» Work to be completed
I'd like the entries reproduced exactly, with the images omitted.

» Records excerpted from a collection
+ + + +

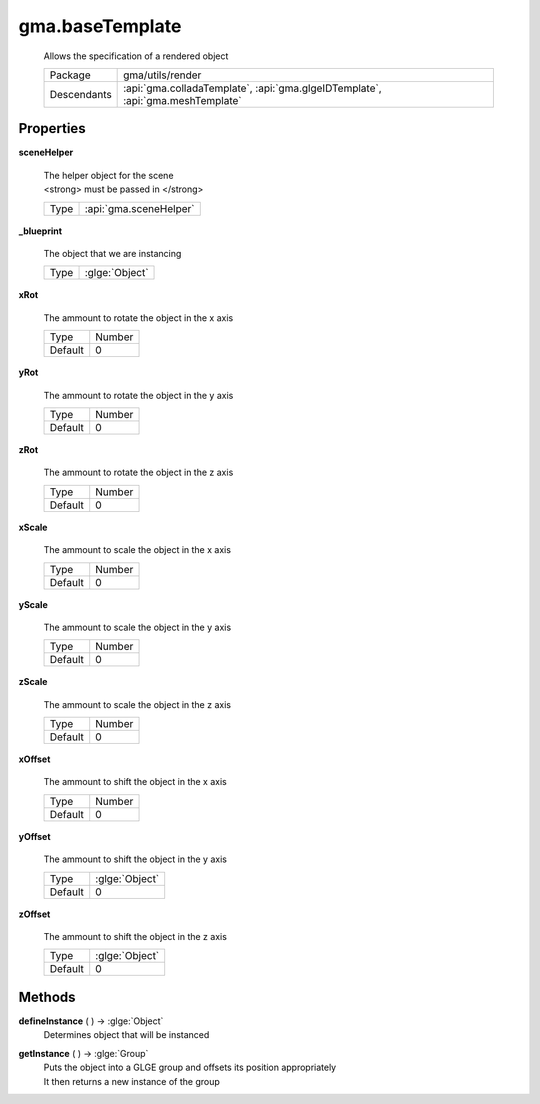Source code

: 

.. api:: gma.baseTemplate


.. api:: baseTemplate



gma.baseTemplate
================


    Allows the specification of a rendered object



    ============= ================================================================================
    Package       gma/utils/render
    Descendants   :api:`gma.colladaTemplate`, :api:`gma.glgeIDTemplate`, :api:`gma.meshTemplate`
    ============= ================================================================================







Properties
----------








.. _gma.baseTemplate.sceneHelper:


.. prop:: gma.baseTemplate.sceneHelper


**sceneHelper**
           
    | The helper object for the scene
    | <strong> must be passed in </strong>
        
    +------+------------------------+
    | Type | :api:`gma.sceneHelper` |
    +------+------------------------+





.. _gma.baseTemplate._blueprint:


.. prop:: gma.baseTemplate._blueprint


**_blueprint**
           
    The object that we are instancing
        
    +------+----------------+
    | Type | :glge:`Object` |
    +------+----------------+





.. _gma.baseTemplate.xRot:


.. prop:: gma.baseTemplate.xRot


**xRot**
           
    The ammount to rotate the object in the x axis
        
    +---------+--------+
    | Type    | Number |
    +---------+--------+
    | Default | 0      |
    +---------+--------+





.. _gma.baseTemplate.yRot:


.. prop:: gma.baseTemplate.yRot


**yRot**
           
    The ammount to rotate the object in the y axis
        
    +---------+--------+
    | Type    | Number |
    +---------+--------+
    | Default | 0      |
    +---------+--------+





.. _gma.baseTemplate.zRot:


.. prop:: gma.baseTemplate.zRot


**zRot**
           
    The ammount to rotate the object in the z axis
        
    +---------+--------+
    | Type    | Number |
    +---------+--------+
    | Default | 0      |
    +---------+--------+





.. _gma.baseTemplate.xScale:


.. prop:: gma.baseTemplate.xScale


**xScale**
           
    The ammount to scale the object in the x axis
        
    +---------+--------+
    | Type    | Number |
    +---------+--------+
    | Default | 0      |
    +---------+--------+





.. _gma.baseTemplate.yScale:


.. prop:: gma.baseTemplate.yScale


**yScale**
           
    The ammount to scale the object in the y axis
        
    +---------+--------+
    | Type    | Number |
    +---------+--------+
    | Default | 0      |
    +---------+--------+





.. _gma.baseTemplate.zScale:


.. prop:: gma.baseTemplate.zScale


**zScale**
           
    The ammount to scale the object in the z axis
        
    +---------+--------+
    | Type    | Number |
    +---------+--------+
    | Default | 0      |
    +---------+--------+





.. _gma.baseTemplate.xOffset:


.. prop:: gma.baseTemplate.xOffset


**xOffset**
           
    The ammount to shift the object in the x axis
        
    +---------+--------+
    | Type    | Number |
    +---------+--------+
    | Default | 0      |
    +---------+--------+





.. _gma.baseTemplate.yOffset:


.. prop:: gma.baseTemplate.yOffset


**yOffset**
           
    The ammount to shift the object in the y axis
        
    +---------+----------------+
    | Type    | :glge:`Object` |
    +---------+----------------+
    | Default | 0              |
    +---------+----------------+





.. _gma.baseTemplate.zOffset:


.. prop:: gma.baseTemplate.zOffset


**zOffset**
           
    The ammount to shift the object in the z axis
        
    +---------+----------------+
    | Type    | :glge:`Object` |
    +---------+----------------+
    | Default | 0              |
    +---------+----------------+






Methods
-------







.. index:: pair: baseTemplate; defineInstance()

.. _gma.baseTemplate.defineInstance:


.. metho:: gma.baseTemplate.defineInstance


**defineInstance** ( ) -> :glge:`Object`
    Determines object that will be instanced
    

    







.. index:: pair: baseTemplate; getInstance()

.. _gma.baseTemplate.getInstance:


.. metho:: gma.baseTemplate.getInstance


**getInstance** ( ) -> :glge:`Group`
    | Puts the object into a GLGE group and offsets its position appropriately
    | It then returns a new instance of the group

+ + + +

» Response to the task
Source code

: 

.. api:: gma.baseTemplate


.. api:: baseTemplate



gma.baseTemplate
================


    Allows the specification of a rendered object



    ============= ================================================================================
    Package       gma/utils/render
    Descendants   :api:`gma.colladaTemplate`, :api:`gma.glgeIDTemplate`, :api:`gma.meshTemplate`
    ============= ================================================================================







Properties
----------








.. _gma.baseTemplate.sceneHelper:


.. prop:: gma.baseTemplate.sceneHelper


**sceneHelper**
           
    | The helper object for the scene
    | <strong> must be passed in </strong>
        
    +------+------------------------+
    | Type | :api:`gma.sceneHelper` |
    +------+------------------------+





.. _gma.baseTemplate._blueprint:


.. prop:: gma.baseTemplate._blueprint


**_blueprint**
           
    The object that we are instancing
        
    +------+----------------+
    | Type | :glge:`Object` |
    +------+----------------+





.. _gma.baseTemplate.xRot:


.. prop:: gma.baseTemplate.xRot


**xRot**
           
    The ammount to rotate the object in the x axis
        
    +---------+--------+
    | Type    | Number |
    +---------+--------+
    | Default | 0      |
    +---------+--------+





.. _gma.baseTemplate.yRot:


.. prop:: gma.baseTemplate.yRot


**yRot**
           
    The ammount to rotate the object in the y axis
        
    +---------+--------+
    | Type    | Number |
    +---------+--------+
    | Default | 0      |
    +---------+--------+





.. _gma.baseTemplate.zRot:


.. prop:: gma.baseTemplate.zRot


**zRot**
           
    The ammount to rotate the object in the z axis
        
    +---------+--------+
    | Type    | Number |
    +---------+--------+
    | Default | 0      |
    +---------+--------+





.. _gma.baseTemplate.xScale:


.. prop:: gma.baseTemplate.xScale


**xScale**
           
    The ammount to scale the object in the x axis
        
    +---------+--------+
    | Type    | Number |
    +---------+--------+
    | Default | 0      |
    +---------+--------+





.. _gma.baseTemplate.yScale:


.. prop:: gma.baseTemplate.yScale


**yScale**
           
    The ammount to scale the object in the y axis
        
    +---------+--------+
    | Type    | Number |
    +---------+--------+
    | Default | 0      |
    +---------+--------+





.. _gma.baseTemplate.zScale:


.. prop:: gma.baseTemplate.zScale


**zScale**
           
    The ammount to scale the object in the z axis
        
    +---------+--------+
    | Type    | Number |
    +---------+--------+
    | Default | 0      |
    +---------+--------+





.. _gma.baseTemplate.xOffset:


.. prop:: gma.baseTemplate.xOffset


**xOffset**
           
    The ammount to shift the object in the x axis
        
    +---------+--------+
    | Type    | Number |
    +---------+--------+
    | Default | 0      |
    +---------+--------+





.. _gma.baseTemplate.yOffset:


.. prop:: gma.baseTemplate.yOffset


**yOffset**
           
    The ammount to shift the object in the y axis
        
    +---------+----------------+
    | Type    | :glge:`Object` |
    +---------+----------------+
    | Default | 0              |
    +---------+----------------+





.. _gma.baseTemplate.zOffset:


.. prop:: gma.baseTemplate.zOffset


**zOffset**
           
    The ammount to shift the object in the z axis
        
    +---------+----------------+
    | Type    | :glge:`Object` |
    +---------+----------------+
    | Default | 0              |
    +---------+----------------+






Methods
-------







.. index:: pair: baseTemplate; defineInstance()

.. _gma.baseTemplate.defineInstance:


.. metho:: gma.baseTemplate.defineInstance


**defineInstance** ( ) -> :glge:`Object`
    Determines object that will be instanced
    

    







.. index:: pair: baseTemplate; getInstance()

.. _gma.baseTemplate.getInstance:


.. metho:: gma.baseTemplate.getInstance


**getInstance** ( ) -> :glge:`Group`
    | Puts the object into a GLGE group and offsets its position appropriately
    | It then returns a new instance of the group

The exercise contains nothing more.